La gestione del "periodo agonisitico"

Pasted GraphicLa stagione agonistica è iniziata da qualche mese e le gare sul calendario si susseguono domenica dopo domenica.
Prima ci siamo allenati duramente sperando nel picco di prestazione proprio in concomitanza con quella gara a cui teniamo tanto, o che proviamo per la prima volta, o con cui abbiamo lasciato un conto in sospeso…

La periodizzazione del training è senza dubbio il sistema più efficace per costruire la condizione atletica che permette all’atleta di raggiungere le migliori prestazioni al momento giusto della stagione.

Di norma si possono identificare da 6 a 8 “blocchi” d’allenamento, inizialmente molto ricchi di lavori di endurance e forza che gradualmente si trasformano lasciando spazio a esercizi di potenza e ritmo, fino a culminare nel periodo agonistico.

Questa fase è la più complessa sia per l’atleta che per l’allenatore; infatti se i blocchi precedenti avevano come filo conduttore l’incremento e lo sviluppo della condizione atletica, nella fase agonistica si manifesta anche l’esigenza di un cambio di prospettiva: gareggiando non si tratta più di costruire la condizione ma di saperla gestire.

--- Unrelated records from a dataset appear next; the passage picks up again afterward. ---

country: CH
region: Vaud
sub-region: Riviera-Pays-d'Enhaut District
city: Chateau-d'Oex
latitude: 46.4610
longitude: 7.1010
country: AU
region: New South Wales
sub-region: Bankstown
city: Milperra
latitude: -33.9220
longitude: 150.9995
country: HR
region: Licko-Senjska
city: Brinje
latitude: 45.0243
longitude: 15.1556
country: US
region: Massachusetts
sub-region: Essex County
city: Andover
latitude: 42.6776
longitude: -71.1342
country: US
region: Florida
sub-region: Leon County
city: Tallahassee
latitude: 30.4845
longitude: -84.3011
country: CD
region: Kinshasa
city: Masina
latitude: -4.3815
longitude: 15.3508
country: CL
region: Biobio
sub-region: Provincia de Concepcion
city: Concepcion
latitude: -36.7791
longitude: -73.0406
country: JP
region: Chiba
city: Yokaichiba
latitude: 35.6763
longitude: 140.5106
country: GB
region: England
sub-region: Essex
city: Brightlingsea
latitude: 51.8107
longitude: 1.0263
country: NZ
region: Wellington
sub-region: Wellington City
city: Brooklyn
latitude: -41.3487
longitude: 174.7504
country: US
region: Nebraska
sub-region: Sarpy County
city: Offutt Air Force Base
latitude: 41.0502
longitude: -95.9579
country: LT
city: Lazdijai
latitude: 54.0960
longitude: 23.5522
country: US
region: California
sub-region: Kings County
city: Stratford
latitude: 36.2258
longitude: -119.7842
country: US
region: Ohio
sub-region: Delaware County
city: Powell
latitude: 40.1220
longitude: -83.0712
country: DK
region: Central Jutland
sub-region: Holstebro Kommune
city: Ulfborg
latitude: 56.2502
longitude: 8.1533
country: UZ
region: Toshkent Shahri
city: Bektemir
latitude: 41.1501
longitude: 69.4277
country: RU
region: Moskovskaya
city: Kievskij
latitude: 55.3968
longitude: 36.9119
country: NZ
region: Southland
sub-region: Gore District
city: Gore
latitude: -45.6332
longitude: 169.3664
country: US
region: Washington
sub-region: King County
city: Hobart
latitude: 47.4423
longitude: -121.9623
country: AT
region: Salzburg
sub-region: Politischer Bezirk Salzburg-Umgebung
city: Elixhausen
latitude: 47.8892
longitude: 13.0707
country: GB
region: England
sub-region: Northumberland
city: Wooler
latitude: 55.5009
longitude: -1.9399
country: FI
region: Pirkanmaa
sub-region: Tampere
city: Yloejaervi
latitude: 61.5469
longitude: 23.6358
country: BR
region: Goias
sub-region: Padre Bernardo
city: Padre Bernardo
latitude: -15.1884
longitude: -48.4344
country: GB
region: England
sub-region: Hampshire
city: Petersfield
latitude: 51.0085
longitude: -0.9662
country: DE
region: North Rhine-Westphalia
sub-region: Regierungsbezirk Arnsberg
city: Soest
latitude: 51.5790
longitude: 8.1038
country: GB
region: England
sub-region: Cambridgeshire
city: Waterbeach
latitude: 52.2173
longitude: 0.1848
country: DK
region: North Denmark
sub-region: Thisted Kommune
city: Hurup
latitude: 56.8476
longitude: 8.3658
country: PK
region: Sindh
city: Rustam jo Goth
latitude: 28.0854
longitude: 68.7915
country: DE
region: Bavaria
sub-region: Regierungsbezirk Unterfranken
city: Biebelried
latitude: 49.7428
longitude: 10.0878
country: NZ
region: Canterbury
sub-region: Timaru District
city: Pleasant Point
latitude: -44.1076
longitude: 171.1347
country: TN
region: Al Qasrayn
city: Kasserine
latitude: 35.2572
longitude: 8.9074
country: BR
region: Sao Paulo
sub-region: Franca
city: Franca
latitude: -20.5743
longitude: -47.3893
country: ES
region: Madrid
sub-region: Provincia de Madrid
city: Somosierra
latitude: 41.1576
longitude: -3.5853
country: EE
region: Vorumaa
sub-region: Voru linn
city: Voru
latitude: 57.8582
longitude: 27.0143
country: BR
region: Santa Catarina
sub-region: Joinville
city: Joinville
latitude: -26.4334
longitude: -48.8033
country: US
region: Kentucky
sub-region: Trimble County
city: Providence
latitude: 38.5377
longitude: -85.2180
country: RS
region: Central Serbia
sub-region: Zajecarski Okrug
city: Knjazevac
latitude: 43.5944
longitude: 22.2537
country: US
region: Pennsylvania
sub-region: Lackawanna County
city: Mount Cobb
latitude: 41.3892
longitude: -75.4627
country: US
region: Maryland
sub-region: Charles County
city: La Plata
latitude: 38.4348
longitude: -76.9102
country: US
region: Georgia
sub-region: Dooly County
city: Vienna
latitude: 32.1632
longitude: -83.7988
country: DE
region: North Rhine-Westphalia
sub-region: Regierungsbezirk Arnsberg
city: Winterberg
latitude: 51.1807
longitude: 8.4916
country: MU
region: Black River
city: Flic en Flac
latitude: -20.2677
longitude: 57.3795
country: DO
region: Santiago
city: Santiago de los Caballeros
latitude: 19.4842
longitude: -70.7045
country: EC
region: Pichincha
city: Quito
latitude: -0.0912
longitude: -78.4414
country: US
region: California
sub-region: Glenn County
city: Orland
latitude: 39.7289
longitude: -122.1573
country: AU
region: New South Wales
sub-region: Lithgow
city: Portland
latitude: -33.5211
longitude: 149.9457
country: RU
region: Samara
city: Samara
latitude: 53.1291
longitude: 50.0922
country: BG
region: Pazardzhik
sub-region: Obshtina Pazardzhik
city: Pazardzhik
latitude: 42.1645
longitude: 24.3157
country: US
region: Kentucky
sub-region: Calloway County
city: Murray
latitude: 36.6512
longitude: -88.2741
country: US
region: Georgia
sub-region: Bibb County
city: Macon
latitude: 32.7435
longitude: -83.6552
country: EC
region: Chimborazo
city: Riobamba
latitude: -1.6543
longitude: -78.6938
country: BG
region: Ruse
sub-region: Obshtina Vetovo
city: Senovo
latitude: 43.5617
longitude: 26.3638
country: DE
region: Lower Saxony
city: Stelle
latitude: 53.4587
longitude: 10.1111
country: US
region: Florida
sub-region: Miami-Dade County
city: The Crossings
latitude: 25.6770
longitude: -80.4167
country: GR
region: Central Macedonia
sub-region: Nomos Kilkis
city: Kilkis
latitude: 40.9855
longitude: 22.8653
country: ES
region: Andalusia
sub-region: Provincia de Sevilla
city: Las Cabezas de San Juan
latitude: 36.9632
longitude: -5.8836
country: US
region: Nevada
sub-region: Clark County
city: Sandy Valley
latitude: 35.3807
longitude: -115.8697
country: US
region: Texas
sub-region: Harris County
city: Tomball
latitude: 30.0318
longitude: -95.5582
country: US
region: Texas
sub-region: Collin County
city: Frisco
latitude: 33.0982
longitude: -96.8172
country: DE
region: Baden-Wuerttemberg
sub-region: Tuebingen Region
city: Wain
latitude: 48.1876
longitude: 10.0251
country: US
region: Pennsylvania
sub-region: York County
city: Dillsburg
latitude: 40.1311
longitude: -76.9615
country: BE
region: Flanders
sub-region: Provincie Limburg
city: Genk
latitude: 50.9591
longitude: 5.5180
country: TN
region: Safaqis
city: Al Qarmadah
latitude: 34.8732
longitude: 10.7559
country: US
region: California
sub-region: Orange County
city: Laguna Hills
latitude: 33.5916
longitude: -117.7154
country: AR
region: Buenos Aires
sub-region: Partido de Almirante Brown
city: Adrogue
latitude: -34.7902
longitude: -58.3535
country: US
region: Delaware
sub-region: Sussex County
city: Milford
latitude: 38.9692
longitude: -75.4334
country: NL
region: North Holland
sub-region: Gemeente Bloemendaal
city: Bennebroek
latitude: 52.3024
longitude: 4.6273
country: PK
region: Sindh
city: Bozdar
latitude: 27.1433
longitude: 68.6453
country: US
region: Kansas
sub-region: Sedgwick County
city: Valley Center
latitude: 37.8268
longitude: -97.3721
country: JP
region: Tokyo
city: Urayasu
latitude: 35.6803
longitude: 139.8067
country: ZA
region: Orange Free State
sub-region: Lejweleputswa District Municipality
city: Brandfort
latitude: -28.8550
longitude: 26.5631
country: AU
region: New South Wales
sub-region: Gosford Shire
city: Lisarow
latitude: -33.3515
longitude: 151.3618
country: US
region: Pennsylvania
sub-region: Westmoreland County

A volte questa mancata interpretazione è spesso la chiave di lettura per comprendere come sia possibile che conclusi 6-8 mesi d’allenamento con successo non si raggiungano i propri obiettivi nel momento decisivo.

La tendenza troppo semplicistica a interpretare il carico esclusivamente in funzione dei km percorsi e del dislivello scalato è più che mai azzardata; lo stress delle trasferte e l’adrenalina in gara sono un potente moltiplicatore del carico, rintracciabile spesso nelle affermazioni degli atleti che riferiscono di una maggior stanchezza a fronte di meno ore di sella.

Attenzione! L’esigenza fisica di un microciclo di scarico non si traduce con un calo della condizione atletica.
Questo processo mentale è spesso la ragione che induce l’atleta a inserire pesanti sessioni d’allenamento nel vano tentativo di migliorarsi, con il risultato disastroso di eccessivi accumuli di fatica e prestazioni sempre più calanti.

Ecco alcuni suggerimenti utili per gestire al meglio il periodo agonistico.

Per prima cosa è bene fare un po' di chiarezza sui tempi di recupero:
non lasciamoci influenzare da chi generalmente è più forte e che già il martedì è pronto a macinare centinaia di km, non è accorciando i tempi di recupero che otterremo le migliori prestazioni.
In generale il tempo necessario ad un granfondista ben allenato per recuperare una granfondo va dai 2 a 3 giorni, anche se non è raro ritrovarsi, di tanto in tanto, a necessitare di qualche giorno in più arrivando anche alla settimana completa.
In questo caso non lasciamoci prendere dalla paura di calare la condizione; piuttosto è bene armarsi di una buona dose di pazienza convincendosi che non si perdono 6-8 mesi d’allenamento in 7 giorni, mentre al contrario si può perdere tutto con un eccessivo accumulo di fatica andando in overtraining.

Ma quali segnali possiamo utilizzare per comprendere se abbiamo recuperato o meno?

Scientificamente analizzando il rapporto tra FC e watt una volta saliti in sella.
Se però non si dispone di strumenti adatti o non si è tecnologicamente pratici è possibile valutare l’affaticamento tenendo un diario personale in cui prendere nota di alcuni indicatori della fatica quali:
- umore
  • motivazione
  • qualità del sonno
  • presenza di infezioni
  • fatica durante l’allenamento
  • pesantezza alle gambe
  • “fame” di zuccheri.

Dando un punteggio da 0 a 10 a questi parametri (dove il valore 0 indica una situazione ottimale e 10 una pessima) e mettendo il risultato in relazione ai vostri momenti “al top” acquisirete uno strumento utile a gestire al meglio il recupero durante la stagione e specie nel periodo agonistico.

Oppure, imparate ad “ascoltare” le vostre gambe e fin tanto che le sentirete pesanti e dolenti limitate la vostra sessione d’allenamento ad una semplice passeggiata di recupero attivo o al limite a 90’ in agilità non oltre la vostra soglia aerobica (circa 75% Fc max).

Concludendo nel “race period” è quindi fondamentale avere una programmazione breve 7-15 gg al massimo, prevedendo grande flessibilità nel piano e mettendo sempre e comunque il recupero in testa alle priorità.